Copy every line of the data in which the word "CopyWebpackPlugin" occurs.

INFORMATION SHOWN below:

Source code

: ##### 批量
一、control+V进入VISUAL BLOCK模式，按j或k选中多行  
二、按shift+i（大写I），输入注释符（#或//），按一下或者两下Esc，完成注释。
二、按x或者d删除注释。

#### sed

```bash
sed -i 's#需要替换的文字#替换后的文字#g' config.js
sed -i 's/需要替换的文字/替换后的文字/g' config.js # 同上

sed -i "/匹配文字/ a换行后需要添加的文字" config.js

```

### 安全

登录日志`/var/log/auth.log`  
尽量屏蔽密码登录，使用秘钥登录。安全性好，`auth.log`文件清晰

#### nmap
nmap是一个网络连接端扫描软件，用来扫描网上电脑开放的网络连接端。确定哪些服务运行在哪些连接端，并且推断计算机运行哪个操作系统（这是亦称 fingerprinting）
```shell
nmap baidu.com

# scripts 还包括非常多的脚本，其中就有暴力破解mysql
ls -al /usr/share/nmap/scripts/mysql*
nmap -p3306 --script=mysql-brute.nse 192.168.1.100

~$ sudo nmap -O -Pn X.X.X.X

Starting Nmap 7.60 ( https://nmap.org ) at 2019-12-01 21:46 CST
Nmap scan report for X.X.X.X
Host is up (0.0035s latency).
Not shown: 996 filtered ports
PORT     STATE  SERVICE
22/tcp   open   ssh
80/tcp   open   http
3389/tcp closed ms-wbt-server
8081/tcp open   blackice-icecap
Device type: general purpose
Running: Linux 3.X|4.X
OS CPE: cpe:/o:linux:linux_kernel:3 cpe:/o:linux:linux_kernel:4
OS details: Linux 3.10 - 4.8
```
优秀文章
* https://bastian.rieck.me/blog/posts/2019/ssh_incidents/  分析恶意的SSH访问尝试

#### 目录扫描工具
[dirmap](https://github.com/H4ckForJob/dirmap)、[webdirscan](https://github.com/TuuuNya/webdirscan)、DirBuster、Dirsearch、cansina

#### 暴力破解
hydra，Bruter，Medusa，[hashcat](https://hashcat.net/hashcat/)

End of INFORMATION SHOWN.
INFORMATION SHOWN below:

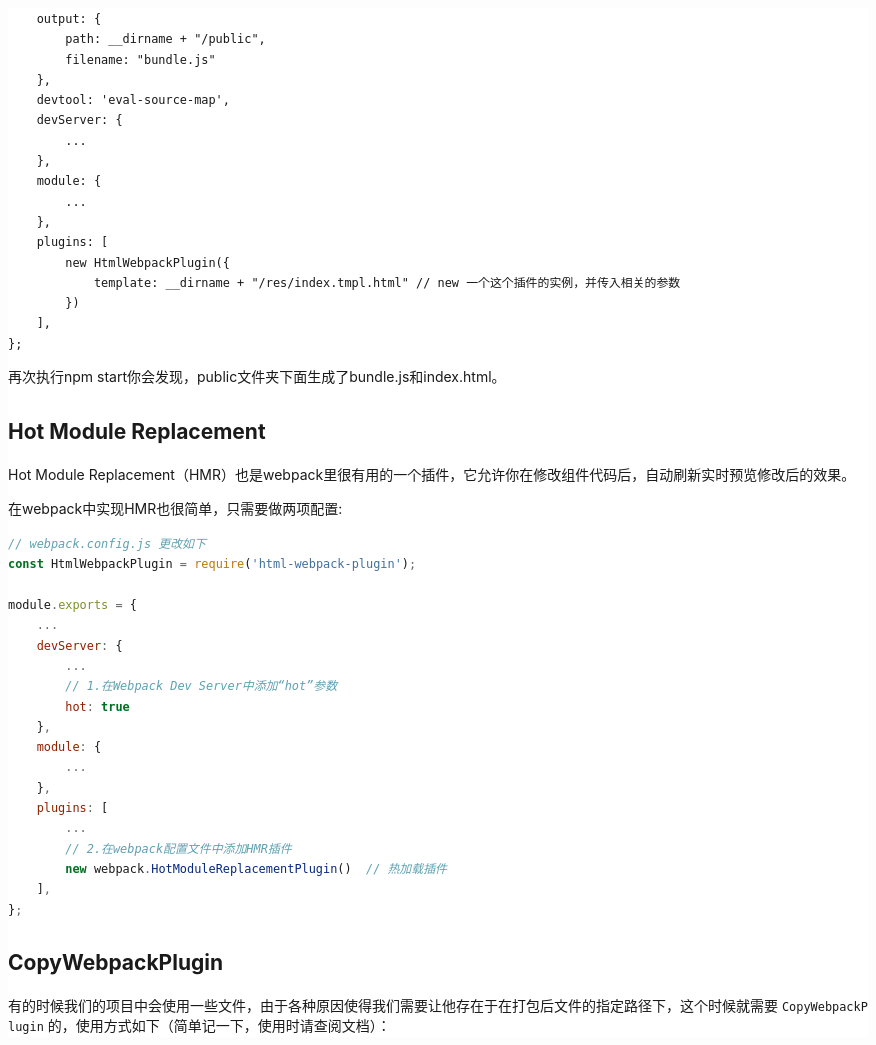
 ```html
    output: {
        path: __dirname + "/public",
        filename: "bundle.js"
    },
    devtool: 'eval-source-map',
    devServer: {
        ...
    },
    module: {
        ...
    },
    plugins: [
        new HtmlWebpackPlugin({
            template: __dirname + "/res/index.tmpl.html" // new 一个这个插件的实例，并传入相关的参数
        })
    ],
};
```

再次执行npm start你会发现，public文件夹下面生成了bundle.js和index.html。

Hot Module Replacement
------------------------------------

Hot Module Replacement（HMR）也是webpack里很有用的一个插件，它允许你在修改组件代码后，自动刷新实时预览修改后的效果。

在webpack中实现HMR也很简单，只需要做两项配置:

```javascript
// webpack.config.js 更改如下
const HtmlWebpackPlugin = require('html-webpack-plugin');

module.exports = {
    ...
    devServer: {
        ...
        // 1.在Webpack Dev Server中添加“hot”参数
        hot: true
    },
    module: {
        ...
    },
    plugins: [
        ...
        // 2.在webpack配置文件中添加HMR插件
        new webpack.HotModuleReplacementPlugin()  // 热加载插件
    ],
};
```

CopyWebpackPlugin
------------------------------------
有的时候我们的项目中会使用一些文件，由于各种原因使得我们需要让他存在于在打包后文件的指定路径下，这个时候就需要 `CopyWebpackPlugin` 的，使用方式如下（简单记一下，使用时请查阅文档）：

End of INFORMATION SHOWN.

SOLUTION:
CopyWebpackPlugin
有的时候我们的项目中会使用一些文件，由于各种原因使得我们需要让他存在于在打包后文件的指定路径下，这个时候就需要 `CopyWebpackPlugin` 的，使用方式如下（简单记一下，使用时请查阅文档）：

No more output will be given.